Background and study aims Existing guidelines recommend continuation of aspirin therapy prior to outpatient endoscopic procedures, as it reduces peri-procedural cardiovascular events and is not associated with an increased risk of bleeding. Despite this, many patients at our institution inappropriately alter their aspirin prior to endoscopy. We sought to identify why this occurs and implement an intervention that could reduce improper aspirin alteration.
Patients and methods All adult patients undergoing outpatient endoscopy at the Medical University of South Carolina were administered a survey querying demographics, aspirin use, endoscopic procedure, thromboembolic risk factors, and pre-procedural aspirin alteration, if any. An intervention involving revised written and verbal instructions as well as an automated voicemail aimed at ensuring patients adhere to guidelines was then undertaken. The same survey was administered after the intervention to assess for improved adherence.
Results A total of 240 patients from the initial survey reported daily aspirin use, of which 114 (47.5 %) inappropriately altered aspirin therapy. A total of 182 patients from the post-intervention survey reported daily aspirin use, of which 66 (36.3 %) inappropriately altered aspirin therapy. This was a statistically significant reduction (P = 0.04), which included adjustments for age, sex, procedure type, and thromboembolic risk.

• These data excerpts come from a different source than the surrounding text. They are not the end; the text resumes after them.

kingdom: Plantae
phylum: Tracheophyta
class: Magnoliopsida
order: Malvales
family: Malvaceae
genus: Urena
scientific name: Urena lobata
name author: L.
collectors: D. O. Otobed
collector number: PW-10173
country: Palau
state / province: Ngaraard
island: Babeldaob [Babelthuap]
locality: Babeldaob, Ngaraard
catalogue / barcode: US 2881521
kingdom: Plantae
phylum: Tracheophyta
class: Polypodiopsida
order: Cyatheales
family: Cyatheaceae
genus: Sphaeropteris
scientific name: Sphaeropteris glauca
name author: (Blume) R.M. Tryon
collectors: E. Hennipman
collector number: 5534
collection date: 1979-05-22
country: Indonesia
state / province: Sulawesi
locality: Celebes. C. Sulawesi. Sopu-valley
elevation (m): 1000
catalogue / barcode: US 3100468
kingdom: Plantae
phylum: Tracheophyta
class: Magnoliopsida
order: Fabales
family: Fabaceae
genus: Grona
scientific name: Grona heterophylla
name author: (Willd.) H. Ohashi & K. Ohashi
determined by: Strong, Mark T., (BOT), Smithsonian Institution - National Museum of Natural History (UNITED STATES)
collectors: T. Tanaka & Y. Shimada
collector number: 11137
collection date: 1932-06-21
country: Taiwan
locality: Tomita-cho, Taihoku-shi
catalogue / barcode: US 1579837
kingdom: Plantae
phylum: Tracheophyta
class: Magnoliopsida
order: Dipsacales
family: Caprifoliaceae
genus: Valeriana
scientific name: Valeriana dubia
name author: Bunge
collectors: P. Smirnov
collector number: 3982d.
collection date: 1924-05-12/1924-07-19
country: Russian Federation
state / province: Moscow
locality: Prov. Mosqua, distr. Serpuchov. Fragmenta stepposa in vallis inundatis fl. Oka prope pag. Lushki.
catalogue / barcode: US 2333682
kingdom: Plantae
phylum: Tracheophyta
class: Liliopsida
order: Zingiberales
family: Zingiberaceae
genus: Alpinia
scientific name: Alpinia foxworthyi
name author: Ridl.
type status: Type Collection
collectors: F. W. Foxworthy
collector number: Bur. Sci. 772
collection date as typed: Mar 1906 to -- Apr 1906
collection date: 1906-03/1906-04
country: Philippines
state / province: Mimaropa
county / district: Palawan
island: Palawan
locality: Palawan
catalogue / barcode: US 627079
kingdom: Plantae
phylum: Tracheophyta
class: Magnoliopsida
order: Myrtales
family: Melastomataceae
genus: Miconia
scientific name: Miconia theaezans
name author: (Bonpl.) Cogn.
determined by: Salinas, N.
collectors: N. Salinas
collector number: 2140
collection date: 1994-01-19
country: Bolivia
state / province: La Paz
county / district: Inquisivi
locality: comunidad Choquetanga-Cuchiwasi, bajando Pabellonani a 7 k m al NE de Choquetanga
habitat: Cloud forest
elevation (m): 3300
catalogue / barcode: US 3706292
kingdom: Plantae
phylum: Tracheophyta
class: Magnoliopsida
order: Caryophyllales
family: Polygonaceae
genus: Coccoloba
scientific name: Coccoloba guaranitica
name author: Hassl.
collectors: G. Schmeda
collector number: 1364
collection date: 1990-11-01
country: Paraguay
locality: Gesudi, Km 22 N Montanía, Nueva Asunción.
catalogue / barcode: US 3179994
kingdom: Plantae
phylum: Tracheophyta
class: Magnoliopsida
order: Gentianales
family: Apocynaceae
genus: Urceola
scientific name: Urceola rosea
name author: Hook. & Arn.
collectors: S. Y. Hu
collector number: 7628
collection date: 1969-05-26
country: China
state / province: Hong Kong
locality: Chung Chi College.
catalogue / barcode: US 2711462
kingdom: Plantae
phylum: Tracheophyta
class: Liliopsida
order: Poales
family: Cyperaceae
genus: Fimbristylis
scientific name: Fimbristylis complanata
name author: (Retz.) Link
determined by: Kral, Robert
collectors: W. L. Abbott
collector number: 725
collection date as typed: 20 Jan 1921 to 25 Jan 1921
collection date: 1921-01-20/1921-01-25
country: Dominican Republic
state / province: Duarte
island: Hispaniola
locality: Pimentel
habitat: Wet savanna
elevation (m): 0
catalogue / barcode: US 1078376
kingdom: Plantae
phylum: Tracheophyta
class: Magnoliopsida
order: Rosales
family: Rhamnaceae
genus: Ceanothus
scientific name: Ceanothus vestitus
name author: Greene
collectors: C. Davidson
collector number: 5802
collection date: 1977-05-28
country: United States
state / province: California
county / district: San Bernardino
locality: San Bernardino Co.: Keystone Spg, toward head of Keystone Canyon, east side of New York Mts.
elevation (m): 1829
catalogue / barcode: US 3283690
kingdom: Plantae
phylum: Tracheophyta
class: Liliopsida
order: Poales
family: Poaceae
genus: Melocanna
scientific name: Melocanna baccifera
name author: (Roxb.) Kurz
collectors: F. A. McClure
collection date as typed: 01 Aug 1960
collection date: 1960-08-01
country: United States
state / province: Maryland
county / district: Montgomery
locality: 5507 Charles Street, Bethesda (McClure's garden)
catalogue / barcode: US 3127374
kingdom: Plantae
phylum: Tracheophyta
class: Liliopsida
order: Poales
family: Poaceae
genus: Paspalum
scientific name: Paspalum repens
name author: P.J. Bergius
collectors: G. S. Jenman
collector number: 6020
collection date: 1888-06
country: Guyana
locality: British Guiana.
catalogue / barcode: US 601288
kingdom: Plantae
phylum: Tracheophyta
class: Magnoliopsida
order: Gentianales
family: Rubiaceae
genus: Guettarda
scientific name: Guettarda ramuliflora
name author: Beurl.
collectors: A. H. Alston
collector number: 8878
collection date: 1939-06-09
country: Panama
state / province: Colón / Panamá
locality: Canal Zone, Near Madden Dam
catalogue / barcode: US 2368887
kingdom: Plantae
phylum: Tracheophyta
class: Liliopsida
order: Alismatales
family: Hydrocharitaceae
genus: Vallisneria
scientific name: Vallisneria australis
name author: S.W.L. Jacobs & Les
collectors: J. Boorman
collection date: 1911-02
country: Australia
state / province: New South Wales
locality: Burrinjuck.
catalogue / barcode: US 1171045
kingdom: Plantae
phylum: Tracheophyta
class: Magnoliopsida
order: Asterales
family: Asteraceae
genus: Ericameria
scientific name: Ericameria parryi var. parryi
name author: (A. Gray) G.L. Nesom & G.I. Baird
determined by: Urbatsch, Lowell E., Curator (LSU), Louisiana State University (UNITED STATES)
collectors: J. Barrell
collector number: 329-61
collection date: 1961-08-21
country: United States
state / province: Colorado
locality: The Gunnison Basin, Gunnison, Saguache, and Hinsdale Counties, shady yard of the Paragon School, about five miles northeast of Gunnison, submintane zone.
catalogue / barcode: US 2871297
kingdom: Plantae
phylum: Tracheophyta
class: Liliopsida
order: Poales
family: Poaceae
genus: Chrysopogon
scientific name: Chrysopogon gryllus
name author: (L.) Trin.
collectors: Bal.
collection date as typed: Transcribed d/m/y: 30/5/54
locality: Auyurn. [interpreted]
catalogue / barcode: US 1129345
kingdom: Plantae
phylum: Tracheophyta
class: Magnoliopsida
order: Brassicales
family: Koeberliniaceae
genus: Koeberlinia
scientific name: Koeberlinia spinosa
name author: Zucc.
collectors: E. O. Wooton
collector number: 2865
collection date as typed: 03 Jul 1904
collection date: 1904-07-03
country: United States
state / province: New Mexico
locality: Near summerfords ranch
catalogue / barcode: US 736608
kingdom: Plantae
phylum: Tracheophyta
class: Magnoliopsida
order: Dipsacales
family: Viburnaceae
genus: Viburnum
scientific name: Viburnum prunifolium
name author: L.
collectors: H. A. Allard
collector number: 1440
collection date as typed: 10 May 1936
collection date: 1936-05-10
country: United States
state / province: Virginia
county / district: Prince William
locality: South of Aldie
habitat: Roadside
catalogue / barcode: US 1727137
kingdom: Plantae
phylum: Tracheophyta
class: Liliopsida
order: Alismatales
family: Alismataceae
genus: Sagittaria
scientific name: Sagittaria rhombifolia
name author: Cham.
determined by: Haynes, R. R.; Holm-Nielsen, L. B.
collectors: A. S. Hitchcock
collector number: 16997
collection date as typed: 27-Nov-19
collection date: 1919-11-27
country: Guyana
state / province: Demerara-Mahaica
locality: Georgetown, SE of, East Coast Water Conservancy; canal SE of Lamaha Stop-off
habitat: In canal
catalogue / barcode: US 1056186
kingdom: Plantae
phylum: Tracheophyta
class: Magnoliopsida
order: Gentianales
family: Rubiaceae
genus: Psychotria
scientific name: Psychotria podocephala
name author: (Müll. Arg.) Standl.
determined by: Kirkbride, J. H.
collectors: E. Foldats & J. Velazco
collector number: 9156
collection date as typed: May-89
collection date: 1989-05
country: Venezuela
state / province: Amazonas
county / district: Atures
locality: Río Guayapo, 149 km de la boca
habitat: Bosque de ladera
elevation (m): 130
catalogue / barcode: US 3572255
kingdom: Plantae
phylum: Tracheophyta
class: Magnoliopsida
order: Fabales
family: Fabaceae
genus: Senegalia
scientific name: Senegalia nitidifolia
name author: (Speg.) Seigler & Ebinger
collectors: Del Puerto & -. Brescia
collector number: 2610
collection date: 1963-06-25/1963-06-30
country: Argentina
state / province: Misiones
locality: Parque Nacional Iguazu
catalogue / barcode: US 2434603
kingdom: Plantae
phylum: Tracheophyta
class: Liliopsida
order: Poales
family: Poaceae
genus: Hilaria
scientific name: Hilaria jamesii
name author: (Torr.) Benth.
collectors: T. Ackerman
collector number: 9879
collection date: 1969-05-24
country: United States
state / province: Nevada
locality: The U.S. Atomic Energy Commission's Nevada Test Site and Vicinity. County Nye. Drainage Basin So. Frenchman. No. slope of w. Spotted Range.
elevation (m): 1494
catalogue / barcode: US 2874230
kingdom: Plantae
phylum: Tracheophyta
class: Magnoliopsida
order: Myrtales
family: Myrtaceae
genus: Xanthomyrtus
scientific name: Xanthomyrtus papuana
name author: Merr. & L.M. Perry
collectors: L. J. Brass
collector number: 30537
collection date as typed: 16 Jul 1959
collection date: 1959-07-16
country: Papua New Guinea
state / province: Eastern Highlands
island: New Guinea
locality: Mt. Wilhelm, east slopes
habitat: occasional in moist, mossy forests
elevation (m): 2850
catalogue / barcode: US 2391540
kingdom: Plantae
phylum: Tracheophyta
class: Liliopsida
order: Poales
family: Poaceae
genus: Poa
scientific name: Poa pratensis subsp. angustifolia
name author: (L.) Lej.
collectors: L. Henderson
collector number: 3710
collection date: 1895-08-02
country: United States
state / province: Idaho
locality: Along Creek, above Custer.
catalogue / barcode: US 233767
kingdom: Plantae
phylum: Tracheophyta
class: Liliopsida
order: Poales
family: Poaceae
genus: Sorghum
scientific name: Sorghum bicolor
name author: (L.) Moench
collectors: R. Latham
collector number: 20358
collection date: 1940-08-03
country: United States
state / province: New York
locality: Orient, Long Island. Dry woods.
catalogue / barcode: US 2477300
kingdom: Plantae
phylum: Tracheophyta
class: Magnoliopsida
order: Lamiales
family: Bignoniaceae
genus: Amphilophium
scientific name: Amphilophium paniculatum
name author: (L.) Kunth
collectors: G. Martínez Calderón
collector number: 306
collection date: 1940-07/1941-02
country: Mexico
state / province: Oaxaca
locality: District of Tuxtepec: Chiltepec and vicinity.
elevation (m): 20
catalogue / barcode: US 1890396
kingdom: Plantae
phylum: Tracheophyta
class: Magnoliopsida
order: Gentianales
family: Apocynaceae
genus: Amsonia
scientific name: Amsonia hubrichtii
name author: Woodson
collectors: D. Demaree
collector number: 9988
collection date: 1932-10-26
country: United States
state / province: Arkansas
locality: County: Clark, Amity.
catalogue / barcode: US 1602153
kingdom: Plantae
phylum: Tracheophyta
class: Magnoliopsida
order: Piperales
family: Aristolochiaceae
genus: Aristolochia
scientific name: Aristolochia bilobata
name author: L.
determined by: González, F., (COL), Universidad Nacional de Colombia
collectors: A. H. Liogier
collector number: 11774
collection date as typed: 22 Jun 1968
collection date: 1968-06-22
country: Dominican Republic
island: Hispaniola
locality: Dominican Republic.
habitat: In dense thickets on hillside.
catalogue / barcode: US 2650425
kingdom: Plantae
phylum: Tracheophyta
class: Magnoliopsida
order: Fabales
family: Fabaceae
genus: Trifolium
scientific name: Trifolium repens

Conclusions A high proportion of patients at our institution inappropriately alter aspirin therapy prior to outpatient endoscopy. The reasons for this behavior include patient self-direction, misguidance from staff, and instruction from other physicians. This alteration can be reduced significantly through an intervention that educates both patients and staff on continuation of aspirin therapy prior to outpatient endoscopy.